Exercise instructions: Pull out every line in the data that has the string "round" in it.

Records for processing:
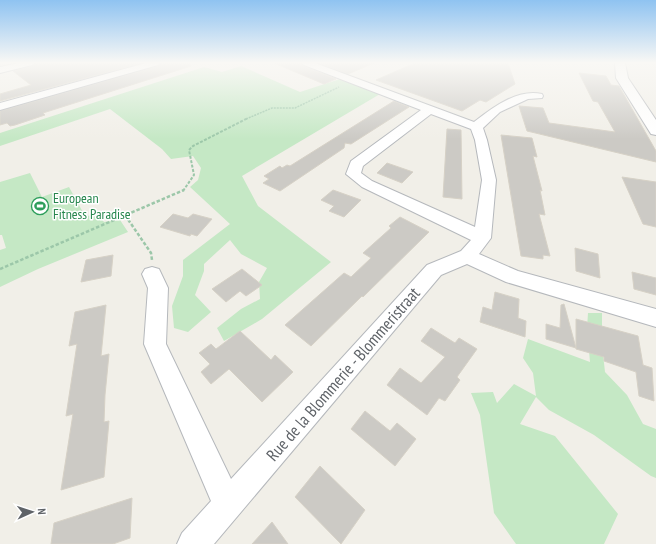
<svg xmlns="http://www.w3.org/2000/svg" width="656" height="544" font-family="'PT Sans Narrow',sans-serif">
  <rect width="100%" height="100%" fill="#f1efe8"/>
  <path fill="#c5e8c5" d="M 241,66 L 300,92 L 340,79 L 380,94 L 242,176 L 258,206 L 331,262 L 262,319 L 224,341 L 217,328 L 241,309 L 260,299 L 259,282 L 267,268 L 241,254 L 230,240 L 204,264 L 204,271 L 195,295 L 211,312 L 188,332 L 174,328 L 172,306 L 183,276 L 183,260 L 230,224 L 190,187 L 198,180 L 201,168 L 193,156 L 171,159 L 162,149 L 110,109 L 0,146 L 0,133 L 204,67 L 222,72 Z
    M 30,173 L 42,197 L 69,187 L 85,216 L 98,215 L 104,222 L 120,220 L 128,232 L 38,269 L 0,287 L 0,250 L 6,248 L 2,235 L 0,235 L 0,182 Z
    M 588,313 L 602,313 L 602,345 L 605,372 L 627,395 L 643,424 L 656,429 L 656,478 L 651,476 L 594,435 L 549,410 L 536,397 L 520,424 L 555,436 L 618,514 L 604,544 L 516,544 L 494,513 L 480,415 L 471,393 L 493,392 L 497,403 L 514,384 L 536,396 L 533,373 L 523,358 L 528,339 L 590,362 L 587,328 Z"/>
  <path fill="#cccac5" stroke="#d6d1c6" d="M 36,63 L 35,63 L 142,63 L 0,101 L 0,94 L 31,85 L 13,71 L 32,66 Z
    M 162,63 L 190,63 L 191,66 L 43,113 L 45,115 L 15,125 L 10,126 L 7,123 L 0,125 L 0,111 L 158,66 Z
    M 274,63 L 301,63 L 303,66 L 336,79 L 324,84 Z
    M 318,63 L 374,63 L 348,74 Z
    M 415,63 L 508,63 L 515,84 L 486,102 L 480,100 L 462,111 L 376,80 Z
    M 579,73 L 606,76 L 611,85 L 619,86 L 656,151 L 656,162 L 527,131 L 519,106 L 543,108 L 549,123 L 615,132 L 598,102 L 593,101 Z
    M 394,101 L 409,107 L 351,144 L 345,143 L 344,148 L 280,191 L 263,183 L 269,179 L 264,176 L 280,166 L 282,168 L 287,165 L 290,166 Z
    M 447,129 L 461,130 L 462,199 L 443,197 Z
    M 501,135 L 532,138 L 537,157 L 533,156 L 542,191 L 540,190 L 545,215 L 539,214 L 550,256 L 543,255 L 543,259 L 521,256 Z
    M 387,163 L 413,172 L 402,183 L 377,173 Z
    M 622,177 L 656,182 L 656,227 L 643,224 Z
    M 333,190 L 361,200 L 344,217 L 329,211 L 334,206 L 321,200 Z
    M 173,214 L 188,218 L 193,214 L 212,219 L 197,236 L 191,234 L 190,236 L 160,227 Z
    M 400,217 L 429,232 L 363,297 L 362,296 L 311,346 L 285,325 L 344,273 L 351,277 L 371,258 L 363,253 L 391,228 L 389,226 Z
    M 575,248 L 598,254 L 600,278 L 576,271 Z
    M 113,255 L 111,276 L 81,282 L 86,260 Z
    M 242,269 L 262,285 L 246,296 L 240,291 L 226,302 L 212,289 Z
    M 632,272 L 656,278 L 656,295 L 634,289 Z
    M 495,292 L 519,299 L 518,318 L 526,321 L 525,337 L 480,322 L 483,307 L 492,310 Z
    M 564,304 L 576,348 L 546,339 L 546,324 L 560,328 L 561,305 Z
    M 106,305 L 101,356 L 109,354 L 105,395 L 104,422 L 109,421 L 104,477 L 61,490 L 73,414 L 66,416 L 77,344 L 69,346 L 75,312 Z
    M 576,319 L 638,336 L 643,365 L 652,368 L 654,401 L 639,396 L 636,372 L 604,361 L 604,357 L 576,349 Z
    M 431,328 L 455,343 L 459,338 L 477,349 L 457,377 L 460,380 L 445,401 L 439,398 L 427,415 L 387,385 L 400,368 L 421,383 L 445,357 L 421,341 Z
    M 240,331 L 271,360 L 275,355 L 293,372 L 262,402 L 229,369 L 211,384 L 201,372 L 210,364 L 199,353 L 211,344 L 216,349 Z
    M 365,411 L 390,431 L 397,423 L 416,439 L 395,466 L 351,429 Z
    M 320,466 L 365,510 L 341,544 L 295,497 Z
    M 132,498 L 130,538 L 113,544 L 51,544 L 54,523 Z
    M 272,522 L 288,544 L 252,544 Z"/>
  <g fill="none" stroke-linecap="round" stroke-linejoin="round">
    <g stroke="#b5b8bc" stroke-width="2">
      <path id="minor" d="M 19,63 L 34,63 L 32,65 L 0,73 L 0,67 Z
        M 146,63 L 160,63 L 158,65 L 0,110 L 0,103 Z
        M 302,63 L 315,63 L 474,122 C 492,108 518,88 542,94 L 543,96 L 542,98 L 528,99 L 500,112 L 483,128 L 487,140 L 496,180 L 491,238 L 479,254 L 518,271 L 656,309 L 656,327 L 506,282 L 467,264 L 441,275 L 214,544 L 177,544 L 182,533 L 211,501 L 144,344 L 148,288 L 142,274 L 145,269 L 152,267 L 159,269 L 168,288 L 166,344 L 231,479 L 427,265 L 461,251 L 471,240 L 362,187 L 346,174 L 351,161 L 421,110 L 304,65 ZM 431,114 L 471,129 L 475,140 L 482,180 L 475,227 L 372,181 L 361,173 L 363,166 Z"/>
    </g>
    <g stroke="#b5b8bc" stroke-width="2">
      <path id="tertiary" d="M 615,63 L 625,63 L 628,78 L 656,120 L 656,135 L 651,134 L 616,78 Z"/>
    </g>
    <path stroke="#9cc7a9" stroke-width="1.5" stroke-dasharray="2 1" stroke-linecap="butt" d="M 246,119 L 272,108 L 295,108 L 339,87"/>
    <path stroke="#9cc7a9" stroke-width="2" stroke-dasharray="3 1.5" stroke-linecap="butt" d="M 183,191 L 194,175 L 189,150 L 193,146 L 248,118"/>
    <path stroke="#9cc7a9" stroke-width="2.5" stroke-dasharray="3.5 2" stroke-linecap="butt" d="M 125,215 L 151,253 L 152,260
      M 0,269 L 184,190"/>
    <use href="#minor" fill="#fff" fill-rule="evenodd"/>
    <use href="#tertiary" fill="#fff" fill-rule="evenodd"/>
  </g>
  <linearGradient id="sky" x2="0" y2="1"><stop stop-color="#8fc3f1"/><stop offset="0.45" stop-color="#f9f8f5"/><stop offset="1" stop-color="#f9f8f5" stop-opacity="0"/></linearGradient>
  <rect width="656" height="139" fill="url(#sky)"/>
  <defs>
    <g id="stadium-ring" transform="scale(0.9)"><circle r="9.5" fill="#fff" stroke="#2e9e5b" stroke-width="1.5"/><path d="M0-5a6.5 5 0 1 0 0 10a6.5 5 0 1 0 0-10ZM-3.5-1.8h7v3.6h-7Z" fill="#2e9e5b"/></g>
  </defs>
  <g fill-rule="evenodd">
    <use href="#stadium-ring" x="40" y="206"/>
  </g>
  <g text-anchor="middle" stroke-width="3" stroke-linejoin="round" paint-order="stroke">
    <g font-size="14" fill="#27864d" stroke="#fff" text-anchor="start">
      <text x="53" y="203">European<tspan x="53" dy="16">Fitness Paradise</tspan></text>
    </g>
    <g font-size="17" fill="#5f6368" stroke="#fff">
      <text transform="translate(343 374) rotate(-49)" y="6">Rue de la Blommerie - Blommeristraat</text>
    </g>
  </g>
  <g transform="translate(32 512) rotate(87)" stroke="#ffffff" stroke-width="3" paint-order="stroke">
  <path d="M0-3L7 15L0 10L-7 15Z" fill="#5f6368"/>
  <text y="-6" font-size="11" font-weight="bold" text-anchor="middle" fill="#5f6368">N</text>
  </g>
</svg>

Result for this exercise:
  <g fill="none" stroke-linecap="round" stroke-linejoin="round">
  <g text-anchor="middle" stroke-width="3" stroke-linejoin="round" paint-order="stroke">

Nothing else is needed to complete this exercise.